Nachdem das Wochenende ziemlich unspektakulär vorübergegangen ist, sehe ich Kyran am Montagnachmittag wieder. Er ist nicht in der Schule gewesen, was mich nicht überrascht hat, denn er hat mir am Tag zuvor noch geschrieben, dass er es nicht schaffen wird am Montag in die Schule zu kommen. Es war nicht viel anders als sonst, da ich kein Chemie hatte und auch kein Sport, habe ich ihn nicht wirklich im Unterricht vermisst, denn wir teilen sonst keine Kurse, aber dennoch habe ich in den Pausen unbewusst nach ihm gesucht, habe den Kopf in alle Richtungen gestreckt und umher geschaut, was mir erst aufgefallen ist, als Tessa es erwähnt hat.

»Nach wem suchst du?«, hat sie plötzlich während des Essens gefragt. Ich bin mitten in meiner Observation zusammengezuckt und habe sie angestarrt. »S-suchen?«

»Ja, suchen. S. U. C. H. E. N.« Sie hat ihre Augen abgeschirmt und den Kopf einmal nach links, dann nach rechts gedreht, bis sie mich wieder angesehen hat, in dem Versuch mir zu erklären, was suchen bedeutet. Ich habe bloß die Augen verdreht, denn Tessa ist eine echte Dramaqueen und muss andauernd übertreiben. »Ich weiß, was suchen bedeutet, Tess, und ich suche nach niemandem.«

Plötzlich hat sich ihr Gesicht erhellt und sie hat mich grinsend in die Seite gestupst. »Suchst du etwa nach Kyran? K. Y. R-«

»Pssscht«, habe ich gezischt und umher geschaut, um auch ganz sicher zu gehen, dass uns keiner zugehört hat. »In der Schule wird nicht über ihn geredet.«

Den Rest des Tages hat sie sich Gott sei Dank an meine Regel gehalten und Kyran mit keinem Wort mehr erwähnt. Ich habe trotzdem weiter nach ihm gesucht und jedes Mal, als ich mich selbst dabei erwischt habe, habe ich den Kopf geschüttelt und versucht an etwas anderes zu denken.

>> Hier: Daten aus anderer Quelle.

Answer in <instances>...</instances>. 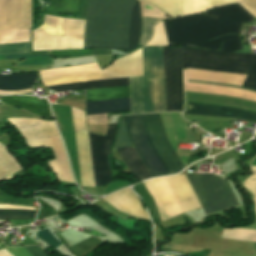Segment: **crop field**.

Doch als er am Nachmittag vor mir steht, lächelt er wie eh und je. Er sieht besser aus, irgendwie ausgeschlafener und erleichteter, so als wäre ihm eine schwere Last von den Schultern gefallen. Es macht mich glücklich, ihn so zu sehen. Ich lächle zurück und drehe mich um. Gerade als ich wieder ins Haus gehen möchte, hält er unerwarteterweise mein Handgelenk fest. Der Griff ist nicht fest, aber fest genug, um mich zurück wirbeln zu lassen. Verwirrt drehe ich mich um, schaue ihm in die strahlenden, blauen Augen und hebe die Brauen an. »Was ist?«

Er lässt mein Handgelenk wieder los und breitet grinsend die Arme aus. »Wo bleibt meine Umarmung?«

Zuerst verstehe ich nicht ganz, was er meint, doch als ich das freudige Lächeln in seinem Gesicht sehe, erinnere ich mich an unser Gespräch am Freitag und werde schlagartig rot. Bevor ich irgendetwas sagen kann, zieht er mich schon in seine Arme und drückt mein Gesicht an seine Brust, während er sein Kinn auf meinen Kopf legt. So als hätten wir uns jahrelang nicht mehr gesehen. Völlig perplex stehe ich da und lasse mich von seinen Armen erdrücken, vielleicht fällt ihm ja irgendwann mal noch ein, dass ich noch atmen muss. Hoffentlich noch früh genug.

Ich höre sein Herz klopfen, es schlägt genau unter meinem Gesicht und obwohl mich die Tatsache, dass wir uns umarmen, unglaublich nervös macht, fühle ich mit einem Mal ziemlich wohl an seiner Brust. Sein Herzklopfen beruhigt mich.